O editorial afirma que, juntos, esses fatores solapam os alicerces da ciência e da vocação acadêmica, o que, em oncologia, levou ao autodiagnóstico dos pacientes” e à “demanda por tratamentos específicos, independentemente da orientação dos médicos”.
Os pacientes também estão se voltando para “terapias alternativas” não comprovadas e os médicos estão praticando o que tem sido chamado de “medicina defensiva”, no intuito de evitar ações judiciais, principalmente através da utilização excessiva de exames diagnósticos.
O editorial menciona dois estudos, um publicado no início deste ano e outro em 2017, mostrando que os pacientes com câncer que utilizam a medicina complementar têm mais probabilidade de recusar a cirurgia, a radioterapia e a quimioterapia e têm mais do dobro de probabilidade de morrer do que os que fazem o tratamento da medicina convencional.
“Como a sociedade chegou a este ponto, onde as intervenções não comprovadas estão tendo primazia na escolha em vez das intervenções baseadas em evidências, os tratamentos eficazes?” pergunta o editorial.
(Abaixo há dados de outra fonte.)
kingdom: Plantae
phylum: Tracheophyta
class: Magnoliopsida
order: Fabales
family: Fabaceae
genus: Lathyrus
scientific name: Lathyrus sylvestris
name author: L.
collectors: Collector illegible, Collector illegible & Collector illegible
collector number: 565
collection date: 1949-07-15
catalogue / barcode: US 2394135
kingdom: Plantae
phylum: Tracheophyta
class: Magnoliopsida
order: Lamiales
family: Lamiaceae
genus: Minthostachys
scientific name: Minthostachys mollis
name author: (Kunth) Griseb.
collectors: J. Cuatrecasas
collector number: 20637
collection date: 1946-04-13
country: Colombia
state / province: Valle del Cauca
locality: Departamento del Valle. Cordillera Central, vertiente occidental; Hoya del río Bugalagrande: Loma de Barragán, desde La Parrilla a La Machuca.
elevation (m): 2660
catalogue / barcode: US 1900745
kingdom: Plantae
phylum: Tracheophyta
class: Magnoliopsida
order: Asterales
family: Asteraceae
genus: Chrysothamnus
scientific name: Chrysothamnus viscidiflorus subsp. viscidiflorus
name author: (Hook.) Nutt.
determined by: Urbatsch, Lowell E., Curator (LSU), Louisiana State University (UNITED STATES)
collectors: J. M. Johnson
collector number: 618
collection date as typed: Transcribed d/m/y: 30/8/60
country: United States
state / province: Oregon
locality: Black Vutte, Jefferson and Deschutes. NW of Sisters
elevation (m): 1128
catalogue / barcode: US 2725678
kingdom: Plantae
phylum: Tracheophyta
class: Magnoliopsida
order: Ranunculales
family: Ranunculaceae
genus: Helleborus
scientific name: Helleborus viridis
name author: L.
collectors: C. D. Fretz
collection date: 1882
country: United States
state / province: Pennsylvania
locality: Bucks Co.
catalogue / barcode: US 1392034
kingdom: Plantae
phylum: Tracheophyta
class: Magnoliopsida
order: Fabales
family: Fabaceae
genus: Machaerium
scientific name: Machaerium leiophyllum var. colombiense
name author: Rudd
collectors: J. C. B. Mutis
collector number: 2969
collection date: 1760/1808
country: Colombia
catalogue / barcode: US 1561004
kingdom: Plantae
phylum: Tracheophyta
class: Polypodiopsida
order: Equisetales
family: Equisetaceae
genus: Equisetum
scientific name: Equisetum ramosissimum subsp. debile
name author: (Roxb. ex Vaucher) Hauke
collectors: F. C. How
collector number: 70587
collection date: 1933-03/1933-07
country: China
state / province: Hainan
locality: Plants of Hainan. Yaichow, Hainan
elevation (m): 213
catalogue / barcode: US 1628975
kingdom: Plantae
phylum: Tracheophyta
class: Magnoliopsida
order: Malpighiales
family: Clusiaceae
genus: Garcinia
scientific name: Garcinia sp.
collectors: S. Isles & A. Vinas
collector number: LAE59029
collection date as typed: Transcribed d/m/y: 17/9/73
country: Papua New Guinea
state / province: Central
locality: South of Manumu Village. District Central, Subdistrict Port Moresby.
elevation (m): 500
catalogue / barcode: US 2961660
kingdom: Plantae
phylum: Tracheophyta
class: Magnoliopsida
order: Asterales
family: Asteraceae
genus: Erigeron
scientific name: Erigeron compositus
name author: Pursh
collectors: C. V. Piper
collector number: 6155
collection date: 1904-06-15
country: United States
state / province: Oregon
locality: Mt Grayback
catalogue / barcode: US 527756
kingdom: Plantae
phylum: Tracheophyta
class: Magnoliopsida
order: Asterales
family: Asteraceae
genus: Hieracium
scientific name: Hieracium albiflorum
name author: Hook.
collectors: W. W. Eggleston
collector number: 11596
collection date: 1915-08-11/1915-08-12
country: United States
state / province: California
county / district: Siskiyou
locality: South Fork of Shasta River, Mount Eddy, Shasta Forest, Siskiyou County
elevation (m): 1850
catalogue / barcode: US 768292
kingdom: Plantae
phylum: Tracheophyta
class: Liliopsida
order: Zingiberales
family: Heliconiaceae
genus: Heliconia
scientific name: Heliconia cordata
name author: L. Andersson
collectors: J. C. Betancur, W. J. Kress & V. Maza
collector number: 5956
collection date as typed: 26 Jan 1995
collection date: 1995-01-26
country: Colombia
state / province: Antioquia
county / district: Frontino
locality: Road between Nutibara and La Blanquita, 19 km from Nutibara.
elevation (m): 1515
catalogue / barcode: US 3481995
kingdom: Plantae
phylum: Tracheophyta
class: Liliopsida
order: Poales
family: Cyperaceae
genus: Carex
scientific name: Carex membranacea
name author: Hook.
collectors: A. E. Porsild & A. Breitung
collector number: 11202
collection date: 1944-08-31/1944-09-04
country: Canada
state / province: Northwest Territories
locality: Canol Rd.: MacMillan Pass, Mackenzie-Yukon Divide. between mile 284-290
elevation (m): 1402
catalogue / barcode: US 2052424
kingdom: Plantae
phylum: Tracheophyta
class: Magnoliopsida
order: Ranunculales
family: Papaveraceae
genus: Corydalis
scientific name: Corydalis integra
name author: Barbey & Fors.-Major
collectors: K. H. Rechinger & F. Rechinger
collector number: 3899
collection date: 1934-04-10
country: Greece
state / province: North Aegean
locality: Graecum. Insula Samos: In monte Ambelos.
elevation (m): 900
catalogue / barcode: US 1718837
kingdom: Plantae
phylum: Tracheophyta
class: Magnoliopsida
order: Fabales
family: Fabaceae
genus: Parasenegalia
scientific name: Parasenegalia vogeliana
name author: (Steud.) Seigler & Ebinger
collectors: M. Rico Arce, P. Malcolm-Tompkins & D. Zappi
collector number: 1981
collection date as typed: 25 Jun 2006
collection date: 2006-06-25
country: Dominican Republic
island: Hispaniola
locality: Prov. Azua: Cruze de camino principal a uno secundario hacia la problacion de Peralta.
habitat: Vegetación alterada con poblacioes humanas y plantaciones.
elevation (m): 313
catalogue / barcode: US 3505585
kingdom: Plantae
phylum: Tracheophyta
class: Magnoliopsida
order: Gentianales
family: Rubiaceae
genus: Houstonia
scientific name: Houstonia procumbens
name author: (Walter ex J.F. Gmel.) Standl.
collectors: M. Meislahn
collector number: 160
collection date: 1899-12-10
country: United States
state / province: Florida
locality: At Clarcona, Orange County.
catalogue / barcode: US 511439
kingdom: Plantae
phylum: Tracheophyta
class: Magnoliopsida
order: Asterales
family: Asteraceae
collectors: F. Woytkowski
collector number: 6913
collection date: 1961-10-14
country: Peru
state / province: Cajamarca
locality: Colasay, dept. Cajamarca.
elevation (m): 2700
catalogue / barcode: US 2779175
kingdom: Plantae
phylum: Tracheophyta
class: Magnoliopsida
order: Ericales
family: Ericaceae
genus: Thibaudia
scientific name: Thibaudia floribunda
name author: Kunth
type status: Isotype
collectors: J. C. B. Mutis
“Infelizmente, a desinformação e – francamente – as mentiras, são amplamente propagadas e com a mesma magnitude das provas verificadas, devido à facilidade com que as mídias sociais, as onipresentes plataformas de notícias on-line e as campanhas de marketing de má reputação povoam os canais de informação, que muitas vezes não têm fundos suficientes para empregar jornalistas especializados no assunto para separar o joio do trigo em termos de fatos e ficção”.
O editorial afirma que para resolver este problema e para conter o declínio da confiança do público, devem ser feitas mais tentativas de transmitir o progresso da medicina com exatidão, tanto para os pacientes como para o público leigo, “a fim de assegurar que o conhecimento verdadeiro possa ser separado do material falso”.
O texto acrescenta que os oncologistas devem ser mais protegidos “de processos judiciais espúrios, da burocracia e dos estresses desnecessários”.
“Se esses desafios não forem abordados logo, os grandes avanços da ciência e da medicina, que têm melhorado significativamente a saúde humana em todo o mundo, podem ser facilmente perdidos e a sociedade vir a lamentar a inação e a confiança depositada em fontes de informações duvidosas”, encerrou o texto.
Nota ao leitor:
As notas acima são dirigidas principalmente aos leigos em medicina e têm por objetivo destacar os aspectos mais relevantes desse assunto e não visam substituir as orientações do médico, que devem ser tidas como superiores a elas. Sendo assim, elas não devem ser utilizadas para autodiagnóstico ou automedicação nem para subsidiar trabalhos que requeiram rigor científico.